Town in Maine, United States

Knox is a town in Waldo County, Maine, United States. The town was named for General Henry Knox, the first United States Secretary of War. The population was 811 at the 2020 census.

==Geography==
According to the United States Census Bureau, the town has a total area of 29.17 sqmi, of which 28.97 sqmi is land and 0.20 sqmi is water. The town is drained by Marsh Stream and Halfmoon Stream. The town is crossed by state routes SR 137, SR 220 and SR 139. It is bordered by the towns of Thorndike to the north, Brooks to the east, Morrill to the southeast, Montville to the southwest, Freedom to the west and Unity to the northwest. Principal bodies of water include Mixer Pond (48 acres) and Dutton Pond (41 acres).

Knox is home to part of Frye Mountain Wildlife Management Area.

==Demographics==

Historical population
| Census | Pop. | Note | %± |
| 1810 | 414 |  | — |
| 1820 | 560 |  | 35.3% |
| 1830 | 666 |  | 18.9% |
| 1840 | 897 |  | 34.7% |
| 1850 | 1,102 |  | 22.9% |
| 1860 | 1,074 |  | −2.5% |
| 1870 | 889 |  | −17.2% |
| 1880 | 852 |  | −4.2% |
| 1890 | 657 |  | −22.9% |
| 1900 | 558 |  | −15.1% |
| 1910 | 511 |  | −8.4% |
| 1920 | 532 |  | 4.1% |
| 1930 | 509 |  | −4.3% |
| 1940 | 471 |  | −7.5% |
| 1950 | 445 |  | −5.5% |
| 1960 | 439 |  | −1.3% |
| 1970 | 443 |  | 0.9% |
| 1980 | 558 |  | 26.0% |
| 1990 | 681 |  | 22.0% |
| 2000 | 747 |  | 9.7% |
| 2010 | 806 |  | 7.9% |
| 2020 | 811 |  | 0.6% |
U.S. Decennial Census

===2010 census===
As of the census of 2010, there were 806 people, 313 households, and 223 families living in the town. The population density was 27.8 PD/sqmi. There were 382 housing units at an average density of 13.2 /sqmi. The racial makeup of the town was 96.7% White, 1.4% Asian, 0.2% Pacific Islander, 1.0% from other races, and 0.7% from two or more races. Hispanic or Latino of any race were 1.0% of the population.

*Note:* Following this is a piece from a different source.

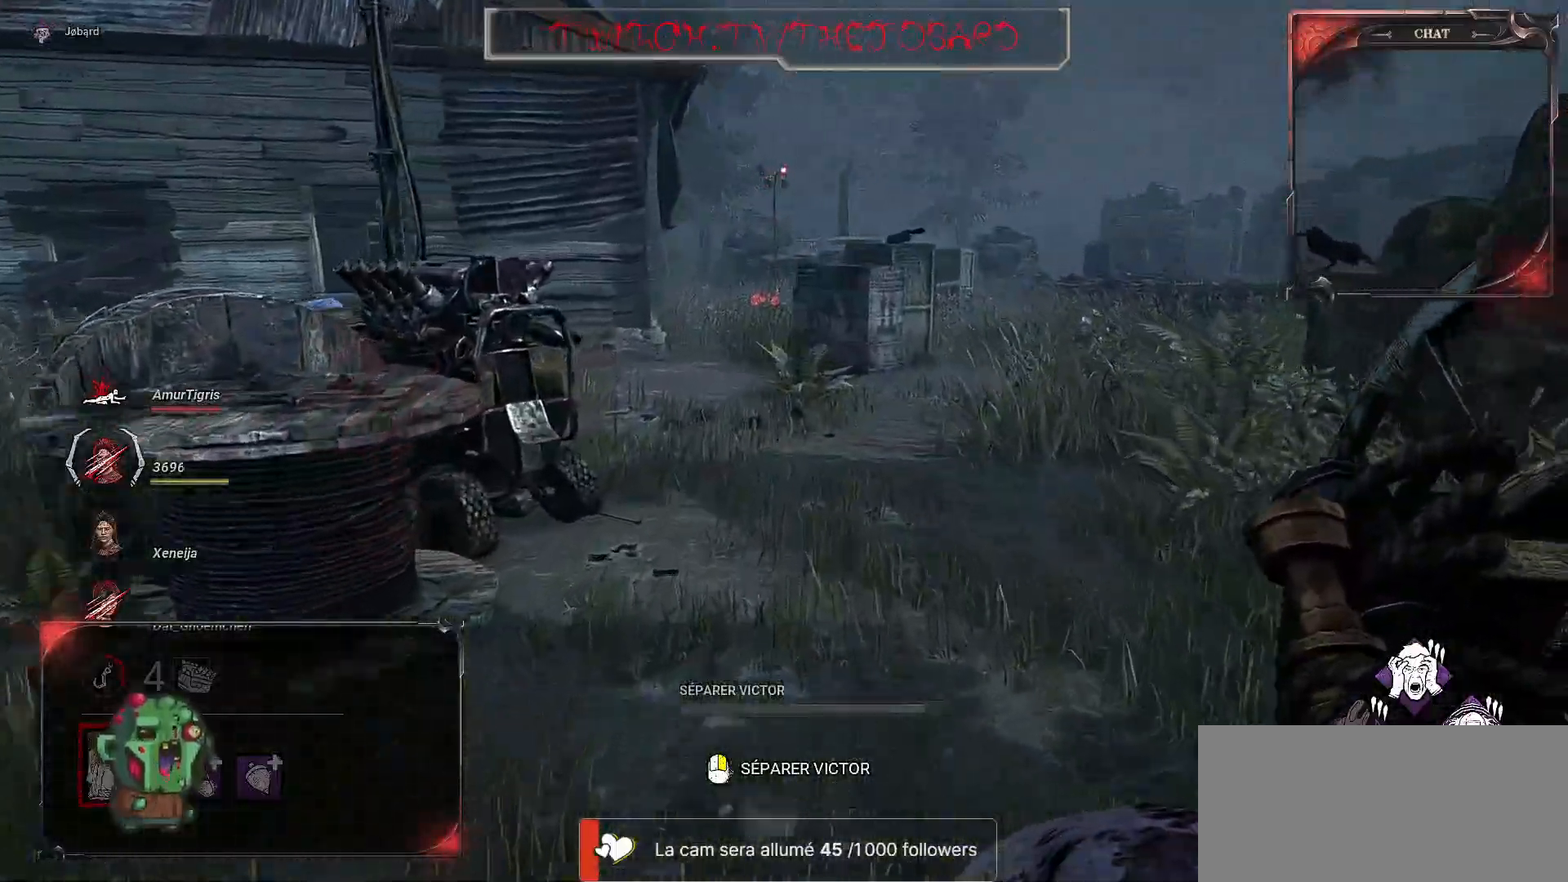
{"keys": ["z"], "mouse": [], "events": []}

There were 313 households, of which 35.5% had children under the age of 18 living with them, 55.3% were married couples living together, 9.9% had a female householder with no husband present, 6.1% had a male householder with no wife present, and 28.8% were non-families. 20.1% of all households were made up of individuals, and 9.3% had someone living alone who was 65 years of age or older. The average household size was 2.58 and the average family size was 2.91.

The median age in the town was 39.6 years. 23.1% of residents were under the age of 18; 8% were between the ages of 18 and 24; 26.2% were from 25 to 44; 30.6% were from 45 to 64; and 12% were 65 years of age or older. The gender makeup of the town was 48.8% male and 51.2% female.

===2000 census===
As of the census of 2000, there were 747 people, 283 households, and 208 families living in the town. The population density was 25.6 /mi2. There were 324 housing units at an average density of 11.1 /mi2. The racial makeup of the town was 99.46% White, 0.13% African American, and 0.40% from two or more races. Hispanic or Latino of any race were 0.40% of the population.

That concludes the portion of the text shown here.